I spent the night in Madi Opei, a camp about 1 hour north of Kitgum town where my organization runs a medical clinic with the ministry of health. It was so great to be back in the "bush" and sleeping in a mud tukul with bucket baths under the stars. Alyson, my sister, probably doubts our blood relationshiop when I send her emails telling her how happy I am to talk to the chickens in the morning when I walk to the outdoor shower. I love tucking myself under mosquito netting and seeing geckos run around on the walls. She belives that the Holiday Inn is roughing it. The Uganda team is funny and competent. The National Staff (I don't know why we segregate them) intensely committed and hardworking. I did what I was hired to do. Yet it wasn't the fulfilling experience that I had hoped for. I don't know why.
I guess my mind was clouded with concerns and fear for my father and sister moving in together in the midst of all of it. My father fell in April and broke his arm. His slow recovery prompted Alyson and I to decide that it would be better for him and bring us more peace of mind, if he weren't living alone anymore. Luckily, he agreed. I was able to find them a beautiful house in Columbia to move in. Unfortunately, right as Alyson was packing to move herself, she fell and broke her leg. My leave time had been mostly depleted by my five weeks in Sumter caring for my father as he recovered from surgery. It's been unbelievably frustrating and scary to be a six hour time difference away, hovering by the computer hoping for news from home.
My unexpected trip to the north of Uganda has been enlightening. I"m finally doing the work that my org supposedly wants me to do. I'm good at it. I like it. But it feels strangely unfulfilling when I long to be at home with my family. Work isn't enough anymore. At the conference, I made contact with old friends and put out the word that I'm looking for work. I think I need to be closer. I can always move back to Europe, right? I hope so. Either way, living in a city that I like is no substitute for being there for my family.
I met up with another section of my org's crew last night in Kampala. I was staying in my sections house in a suburb of Kampala all alone - six bedrooms and me! I have no telephone, I had no idea where I was, and was a bit frustrated and lonely. We went out for Thai food and then dancing at the expat hotspot. It was a faux Irish bar called Bubbles O' Malley or some such thing. Really gross. It was fun and exciting when I did it in Sierra Leone. In Uganda, the fact that I'm at LEAST 10 years older than all the silly aid workers and missionaries (?!) dancing with the beautiful young Ugandans out on the prowl made me sad. The old, desperate looking men dancing with young beautiful Ugandans disgusted me as it always does. Am I this person? I love to dance and it was fun laughing and talking with the Spanish section. I felt much more a part of the crowd than I usually do in the dire Eik and Linde where conversation is so forced and boring. Ops this, Ops that. Where is the joie de vivre for our jobs? I feel like headquarters is a refuge for grim, loveless, workaholics determined to wring some sort of meaning out a life in the field.
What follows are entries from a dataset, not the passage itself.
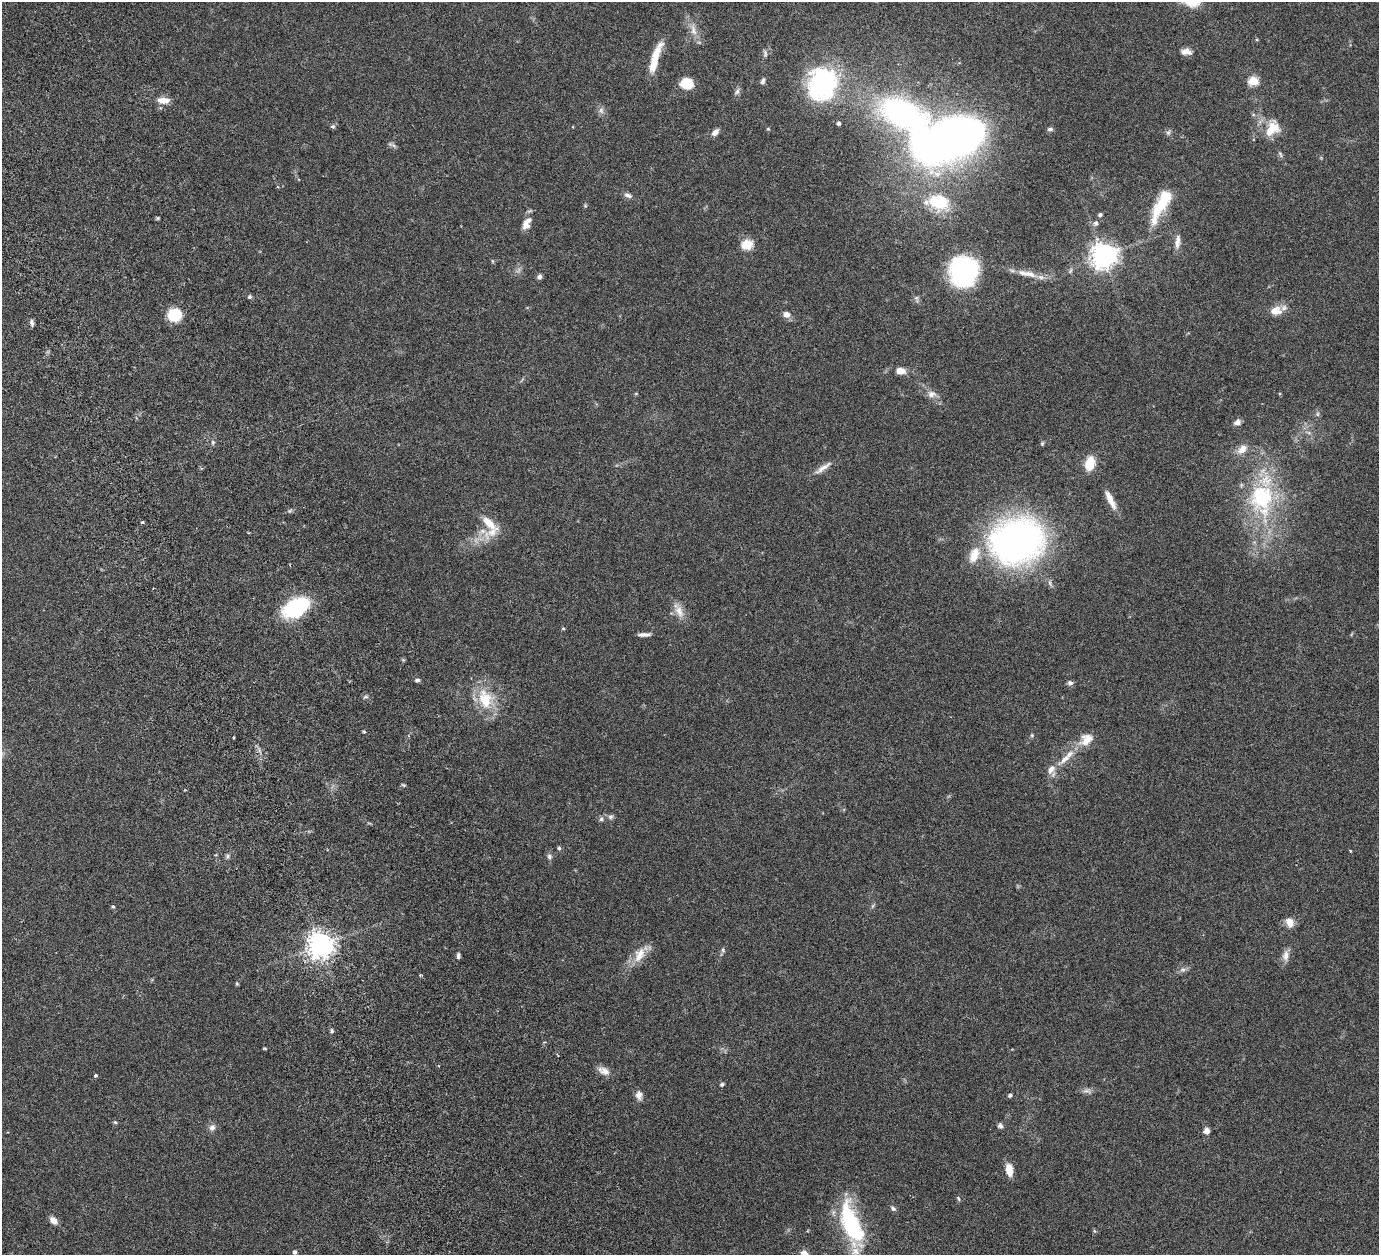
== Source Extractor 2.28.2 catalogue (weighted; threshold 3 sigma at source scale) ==
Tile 11 of 4 x 4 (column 3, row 3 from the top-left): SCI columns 2815-4191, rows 1571-2823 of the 5682 x 5542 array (HDU 1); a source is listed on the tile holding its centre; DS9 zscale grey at full resolution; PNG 1381 x 1257 px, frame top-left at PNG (2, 2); no overlay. Shown black and unused: <1% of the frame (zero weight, under 3 of 6 exposures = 5% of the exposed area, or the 3 px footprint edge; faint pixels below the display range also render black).
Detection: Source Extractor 2.28.2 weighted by HDU 2 'WHT'; one run over the whole footprint, this tile lists its part. Background 0.0539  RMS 0.0027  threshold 0.0112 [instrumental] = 3 sigma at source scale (4.09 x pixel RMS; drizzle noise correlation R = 1.36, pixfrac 0.8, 0.05/0.05 arcsec/px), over >= 5 px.
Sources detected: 123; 2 too faint to see at this stretch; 4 inside a brighter object's white glare — not listed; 7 inside a brighter listed object's ellipse — not listed separately; the other 110 listed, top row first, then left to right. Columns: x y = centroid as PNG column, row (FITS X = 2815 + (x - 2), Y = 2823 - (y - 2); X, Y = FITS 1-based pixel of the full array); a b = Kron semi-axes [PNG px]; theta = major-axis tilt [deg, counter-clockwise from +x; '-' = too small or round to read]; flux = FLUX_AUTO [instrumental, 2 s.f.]
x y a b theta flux
693 30 19 8 -76 2.3
1186 52 14 8 -6 1.6
765 53 10 5 -85 0.63
655 58 37 8 73 6.1
763 81 8 5 69 0.68
1253 81 5 5 - 13
822 82 40 35 -70 31
687 83 12 11 - 5.3
737 91 11 5 57 0.74
164 100 13 7 -2 2.8
601 110 9 7 -89 0.91
903 114 29 16 -26 97
839 123 4 4 - 0.61
333 126 6 5 - 0.5
768 129 5 4 - 0.27
1050 129 7 5 1 0.56
1272 129 22 15 54 5.4
715 132 9 6 49 1.4
1168 132 8 6 68 0.57
959 135 32 26 -2 140
394 146 7 4 -20 0.53
1280 154 9 5 -68 0.52
628 195 12 6 -20 0.89
939 202 28 21 -22 11
1161 205 47 14 63 11
585 206 6 4 73 0.29
1100 215 4 4 - 0.62
158 218 5 4 - 0.3
1096 223 6 6 - 0.8
525 225 12 10 -74 1.7
1177 242 19 7 84 1.7
747 244 6 5 - 19
1103 256 8 8 - 260
492 261 6 4 -71 0.26
1070 271 8 4 55 0.45
963 272 23 18 71 58
1029 274 24 8 -14 3.1
539 277 6 5 - 0.77
249 297 6 5 - 0.43
1276 311 14 11 6 3.1
786 314 10 8 -12 1.2
174 315 12 12 - 8.4
31 323 9 4 -86 0.67
900 371 8 6 -5 2.8
1280 393 4 3 - 0.23
932 394 13 10 -7 1.7
1317 414 7 4 90 0.46
1237 422 9 7 26 1.2
1309 433 7 4 -19 0.5
213 442 6 5 - 0.47
1042 443 6 5 - 0.38
1242 449 14 9 44 2.4
1090 463 14 9 77 5.4
823 468 27 6 34 2.1
1265 481 22 20 30 8
1110 500 26 7 -63 2.9
1264 511 32 25 -50 14
142 522 4 3 - 0.34
492 532 31 12 38 4.9
1017 541 36 29 16 150
974 555 22 13 68 5.2
295 608 18 11 31 38
679 611 21 10 -67 2.7
563 628 6 4 0 0.24
644 634 14 4 2 1.2
417 680 7 4 0 0.54
1070 683 7 6 - 0.68
365 697 7 4 18 0.43
485 699 29 19 -72 9.2
364 731 4 4 - 0.26
1032 735 6 5 - 0.34
233 738 3 2 - 0.26
1087 739 22 12 38 3.6
1064 759 24 7 40 3.3
403 785 6 4 -43 0.31
611 817 7 7 - 0.71
601 819 6 6 - 0.6
559 848 5 4 - 0.41
1350 851 3 3 - 0.23
227 856 7 5 71 0.54
549 856 8 6 -68 0.71
113 907 6 4 -74 0.37
1290 922 12 8 -65 2.3
320 945 8 8 - 280
723 950 8 5 -81 0.48
639 955 25 13 61 4
458 956 7 4 90 0.68
1286 956 15 9 85 1.7
1183 970 8 7 - 0.83
237 984 6 4 84 0.31
332 1031 7 4 -84 0.44
544 1042 4 3 - 0.23
265 1048 5 3 - 0.24
604 1071 16 9 -24 2
96 1075 3 3 - 0.61
722 1084 5 4 - 0.5
1087 1091 14 5 -10 0.97
639 1095 11 8 -82 1.5
1010 1095 5 4 - 0.45
115 1122 5 4 - 0.34
1000 1126 8 7 - 0.68
212 1127 9 8 - 1.2
1206 1131 7 6 - 1.3
1009 1170 12 7 -83 3.7
958 1198 7 4 -63 0.37
893 1208 8 6 -40 0.65
53 1220 9 6 -44 1.8
851 1224 52 19 -70 25
1094 1231 5 5 - 0.33
295 1252 5 5 - 0.6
In the field, however, the joie de vivre is there. The laughing. The mixture of a motley group of people. But not in this bar. In Bubbles O'Malley (where the waiters wear tshirts that declare them Craic dealers), the stench of desperation sticks to the older people. For the young and hedonistic, risking it all on the battlefield and dancing it off in the capitol seems appropriate. Yet I prefer to go to bed at nine with my book most nights now. Not the party girl I used to be.
Anyway, I am enjoying the good food, the beauty of the setting, and the books I have snagged from the org's bookshelves. I can't be that different from my fellow co-workers if we all like to read the same things, can I? But for some reason, the fit is not there.